I magazine tecnologici internazionali lo hanno già ribattezzato l’Internet of wine, perché l’applicazione di sistemi di questo tipo permette davvero di rendere sostenibile il vigneto, controllarne l’andamento, risparmiare anche denaro.
 Temi che piacciono ai produttori, legati ancora a tecniche di lavoro più tradizionali, e che aiutano di conseguenza a ottenere prodotti sempre naturali ma la cui resa è più sicura.

Ai vigneti hi tech lavorano startup italiane che hanno avuto l’idea di spargere per le vigne microcamere in grado di scattare immagini ad alta definizione e sensori che raccolgono dati come grado di umidità di atmosfera e terreno, temperatura del suolo e dell’aria, condizioni meteorologiche.
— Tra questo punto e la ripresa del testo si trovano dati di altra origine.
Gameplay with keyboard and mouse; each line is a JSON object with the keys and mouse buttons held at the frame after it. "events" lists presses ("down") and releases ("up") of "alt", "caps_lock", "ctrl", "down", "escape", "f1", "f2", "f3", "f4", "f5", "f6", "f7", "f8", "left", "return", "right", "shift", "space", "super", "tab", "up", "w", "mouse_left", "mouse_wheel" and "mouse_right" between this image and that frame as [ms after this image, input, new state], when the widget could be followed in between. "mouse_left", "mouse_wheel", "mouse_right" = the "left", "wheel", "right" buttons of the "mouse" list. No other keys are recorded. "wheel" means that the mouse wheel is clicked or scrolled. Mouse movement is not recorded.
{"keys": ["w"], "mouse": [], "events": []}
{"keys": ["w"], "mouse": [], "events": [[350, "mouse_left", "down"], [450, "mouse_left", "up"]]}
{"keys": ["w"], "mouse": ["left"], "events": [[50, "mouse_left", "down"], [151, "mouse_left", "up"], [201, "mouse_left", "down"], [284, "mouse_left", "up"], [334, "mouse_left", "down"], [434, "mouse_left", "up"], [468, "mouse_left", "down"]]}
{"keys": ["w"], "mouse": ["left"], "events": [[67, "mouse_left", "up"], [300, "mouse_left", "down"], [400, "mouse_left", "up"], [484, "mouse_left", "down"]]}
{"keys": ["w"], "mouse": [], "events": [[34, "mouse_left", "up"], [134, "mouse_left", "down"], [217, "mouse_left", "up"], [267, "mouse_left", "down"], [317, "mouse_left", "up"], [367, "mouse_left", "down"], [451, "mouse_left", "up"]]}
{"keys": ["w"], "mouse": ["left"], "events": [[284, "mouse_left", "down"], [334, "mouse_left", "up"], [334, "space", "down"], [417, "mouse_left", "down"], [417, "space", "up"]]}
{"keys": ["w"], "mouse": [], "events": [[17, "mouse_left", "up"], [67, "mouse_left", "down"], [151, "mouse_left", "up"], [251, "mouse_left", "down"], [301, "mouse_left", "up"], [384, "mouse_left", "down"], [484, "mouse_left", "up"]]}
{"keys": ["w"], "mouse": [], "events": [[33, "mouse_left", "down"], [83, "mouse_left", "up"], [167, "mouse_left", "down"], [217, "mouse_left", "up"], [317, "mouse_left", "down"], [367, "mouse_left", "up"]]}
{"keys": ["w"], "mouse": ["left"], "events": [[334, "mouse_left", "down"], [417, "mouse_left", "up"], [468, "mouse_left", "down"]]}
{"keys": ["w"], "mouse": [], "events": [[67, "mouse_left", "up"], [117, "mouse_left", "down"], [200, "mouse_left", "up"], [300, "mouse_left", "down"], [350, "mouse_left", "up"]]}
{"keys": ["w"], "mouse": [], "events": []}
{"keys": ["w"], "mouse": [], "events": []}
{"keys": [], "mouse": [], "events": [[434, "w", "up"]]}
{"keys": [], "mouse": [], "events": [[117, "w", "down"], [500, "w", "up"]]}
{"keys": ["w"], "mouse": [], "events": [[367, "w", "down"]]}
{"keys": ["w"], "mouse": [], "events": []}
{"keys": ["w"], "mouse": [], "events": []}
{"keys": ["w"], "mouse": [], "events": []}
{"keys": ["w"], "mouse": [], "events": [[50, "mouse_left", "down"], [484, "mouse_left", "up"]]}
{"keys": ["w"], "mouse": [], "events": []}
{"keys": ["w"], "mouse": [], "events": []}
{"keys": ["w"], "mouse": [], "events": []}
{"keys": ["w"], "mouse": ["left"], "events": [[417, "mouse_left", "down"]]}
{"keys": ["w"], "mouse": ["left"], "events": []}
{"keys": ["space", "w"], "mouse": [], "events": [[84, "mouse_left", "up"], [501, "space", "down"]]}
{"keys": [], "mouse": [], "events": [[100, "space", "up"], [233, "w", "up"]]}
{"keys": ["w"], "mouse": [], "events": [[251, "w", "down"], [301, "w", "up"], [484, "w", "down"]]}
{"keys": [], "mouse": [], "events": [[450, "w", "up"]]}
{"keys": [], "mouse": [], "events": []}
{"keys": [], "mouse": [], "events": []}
Per poter poi comunicare a chi coltiva informazioni come la presenza di eventuali animali infestanti, il bisogno di più acqua, o di protezione dal gelo o dal caldo eccessivi.

Anche nelle aree rurali – dove le connessioni sono spesso difficoltose- è possibile trasmettere i dati: il Wi-Fi è arrivato tra i filari e mette in comunicazione sensori e centraline di controllo che danno la possibilità di monitorare l’andamento delle singole viti e delle vigne 24 ore su 24. In altre parole, ci sono microcamere che lavorano anche in condizioni di scarsa luminosità, a costi contenuti e applicabili quindi anche alle piccole realtà vinicole: una tecnologia sempre più “democratica”  e orientata all’usabilità attraverso interfacce semplici e user-friendly.